With social networking becoming the primary means for many Americans to keep in touch, friends and family are now wondering what happens to these accounts when a loved one passes. Right now, there’s no simple answer to the question of how someone’s online accounts are handled after they pass. There is currently a bill with Legislature that would create a legal right for the executor or administrator of the descendant’s estate to take control of their social media and other digital accounts. However, until such a law is passed, services like Facebook, Twitter, LinkedIn and Gmail are all governed by their terms of service – each having different language and procedures.

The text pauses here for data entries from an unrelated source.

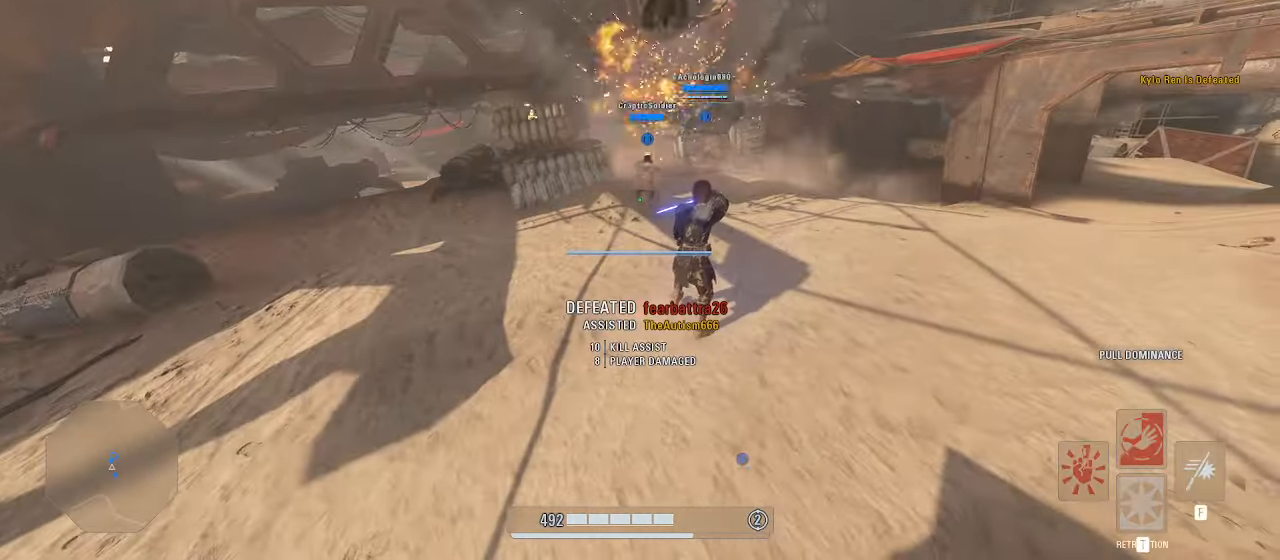
{"keys": [], "mouse": ["right"], "events": []}
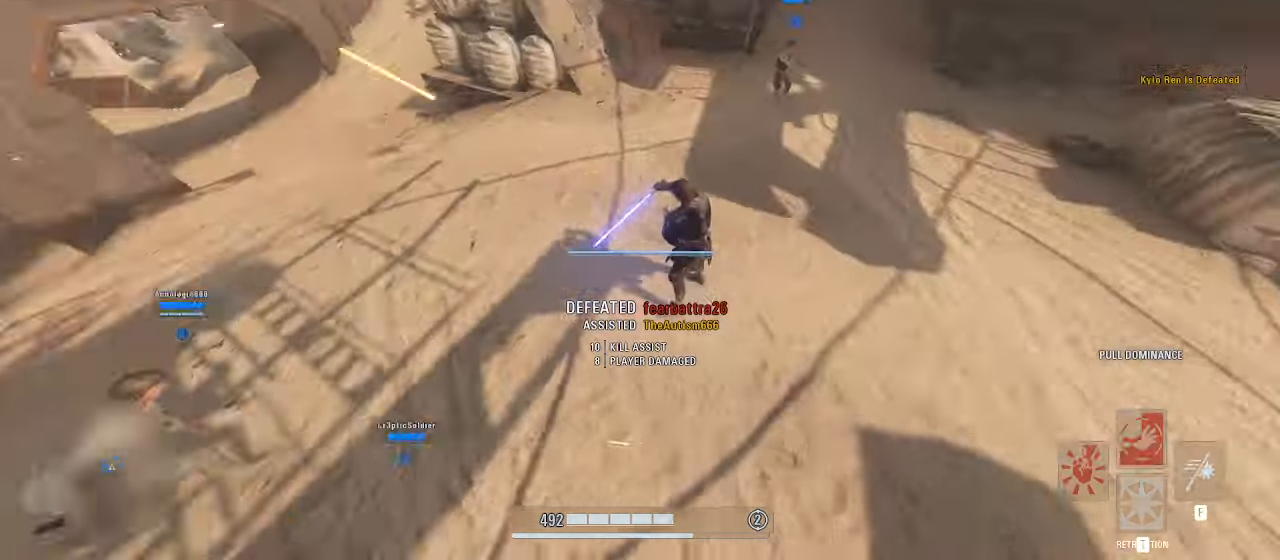
{"keys": [], "mouse": [], "events": [[467, "mouse_right", "up"]]}
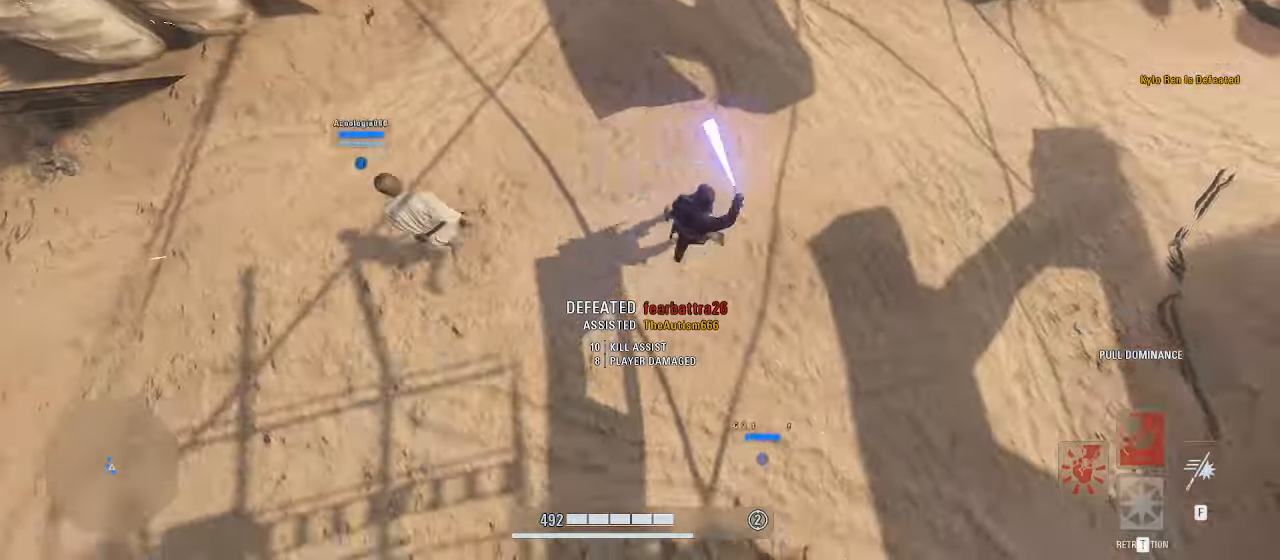
{"keys": [], "mouse": [], "events": []}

Facebook has an option to “memorialize” an account, where a friend or family member can report the person has died. According to the policy, the account holder’s death has to be proven with a link to an obituary and a Memorialization Request Form must be completed. Once the account has been memorialized, Facebook locks down the account to protect the user’s privacy. Memorializing a profile allows friends and family to view the profile, post photos, express thoughts and feelings and share memories as they grieve a loss. People who might not otherwise hear of the passing may learn of it through the profile page. Verified family members can also request the removal of the account, but Facebook does not release content without a court order.
Twitter offers loved ones the ability to delete the account of the deceased. They work with a person authorized to act on the behalf of the estate, or with a verified immediate family member of the deceased, to have an account deactivated. Twitter requires several documents to be mailed or faxed, including the user’s death certificate.
LinkedIn will deactivate a profile when a family member completes a Verification of Death form, along with the descendants email address and place of most recent employment.
Gmail limits any account access to “an authorized representative of the deceased user” following a formal review process. Google also requires a court order for content requests.
There is so much to think about and cope with following the death of a loved one. That is why it is becoming increasingly important for funeral care providers to evolve and provide clients with guidance and support for all necessary arrangements, including protecting the online identity of your loved one.